These works ask for time, space, and attention.
Large-scale collage works exploring intimacy, memory, and devotion to feeling.
recent exhibition:
kiss me good luck*
the exhibit ran from July 14-20, 2025
Kiss Me Good Luck unfolded as a meditation on closeness — the moments we stay, the moments we almost do, and the quiet negotiations between tenderness and restraint.
The exhibition was presented in two collections, each tracing a different emotional register of intimacy: surrender, hesitation, devotion, and release.
Emaulé’s practice centers large-scale collage as a site of emotional architecture — assembling fragments of image, text, and memory into works that ask for slowness, space, and sustained attention.
Themes of love, longing, and relational memory recur throughout the work, not as sentiment, but as structure: how intimacy is built, tested, and held over time.
Each piece is created with placement in mind, allowing the work to exist not only as an image, but as an atmosphere within a space.
About Emaule Studios.
Emaulé Studios is run by Emani Lemon (they/them), a multidisciplinary artist and sentimental maximalist, known for transforming memory into material. Through collage, text, and tactile storytelling, they explore themes of love, grief, intimacy, and emotional residue — often using found imagery and fragments of the past to reassemble something honest, raw, and entirely their own.
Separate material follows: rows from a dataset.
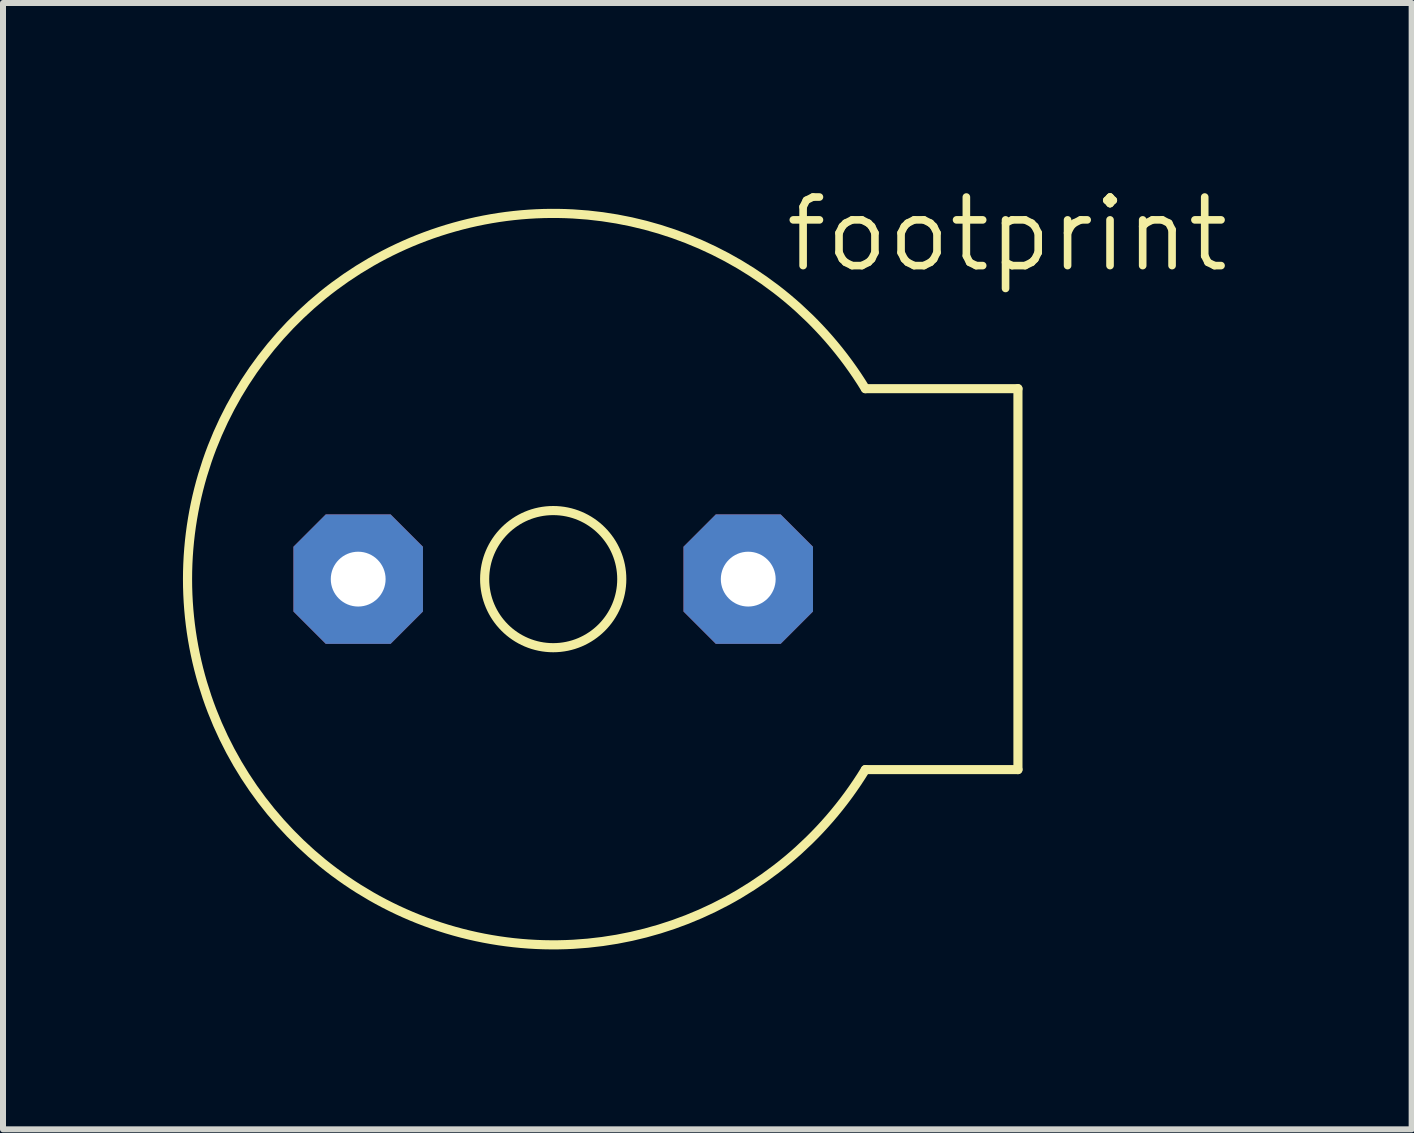
<source format=kicad_pcb>
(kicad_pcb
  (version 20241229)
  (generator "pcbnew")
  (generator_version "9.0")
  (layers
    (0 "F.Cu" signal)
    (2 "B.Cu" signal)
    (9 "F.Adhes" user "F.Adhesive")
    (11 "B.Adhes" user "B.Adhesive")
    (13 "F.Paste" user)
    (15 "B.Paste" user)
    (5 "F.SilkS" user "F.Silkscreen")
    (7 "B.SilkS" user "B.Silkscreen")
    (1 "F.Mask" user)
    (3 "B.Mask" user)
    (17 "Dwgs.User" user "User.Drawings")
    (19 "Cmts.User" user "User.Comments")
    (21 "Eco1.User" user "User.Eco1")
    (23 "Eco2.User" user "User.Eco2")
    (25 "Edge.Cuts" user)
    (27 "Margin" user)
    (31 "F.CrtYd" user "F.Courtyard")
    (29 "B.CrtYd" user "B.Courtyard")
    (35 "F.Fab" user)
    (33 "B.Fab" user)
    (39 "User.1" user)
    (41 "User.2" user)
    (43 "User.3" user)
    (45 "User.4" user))
  (footprint "footprint"
    (layer "F.Cu")
    (at 6.172 6.604)
    (property "Reference" "footprint" (at 3.81 -5.08 0) (layer "F.SilkS") (effects (font (size 1.143 1.143) (thickness 0.127)) (justify left bottom)))
    (fp_line (start 5.204 -3.175) (end 7.747 -3.175) (stroke (width 0.152) (type solid)) (layer "F.SilkS"))
    (fp_line (start 5.204 3.175) (end 7.747 3.175) (stroke (width 0.152) (type solid)) (layer "F.SilkS"))
    (fp_line (start 7.747 -3.175) (end 7.747 3.175) (stroke (width 0.152) (type solid)) (layer "F.SilkS"))
    (fp_arc (start 5.204 3.175) (mid -6.095899 0) (end 5.204 -3.175) (stroke (width 0.1524) (type solid)) (layer "F.SilkS"))
    (fp_circle (center 0 0) (end 1.143 0) (stroke (width 0.152) (type solid)) (fill no) (layer "F.SilkS"))
    (pad "+" thru_hole roundrect (at 3.251 0) (size 2.159 2.159) (drill 0.914) (layers "*.Cu" "*.Mask") (roundrect_rratio 0.25) (chamfer_ratio 0.25) (chamfer top_left top_right bottom_left bottom_right))
    (pad "-" thru_hole roundrect (at -3.251 0) (size 2.159 2.159) (drill 0.914) (layers "*.Cu" "*.Mask") (roundrect_rratio 0.25) (chamfer_ratio 0.25) (chamfer top_left top_right bottom_left bottom_right)))
  (gr_rect
    (start -3 -3)
    (end 20.482 15.776)
    (stroke (width 0.1) (type default))
    (fill no)
    (layer "Edge.Cuts")))
</source>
Their work doesn't just tell stories — it remembers them. Carefully. Quietly. Sometimes out loud.
Rooted in vulnerability, Emani’s pieces invite the viewer to reflect on what lingers: the text you didn’t send, the version of yourself you thought you outgrew, the kind of care you’ve always deserved.
Born and based in Toronto, Emani’s art lives at the intersection of tenderness and confrontation — asking not just what we’ve survived, but what we’re still carrying.
Emaulé is more than just a collage practice — it’s a creative studio that also offers set design and curatorial work across the city.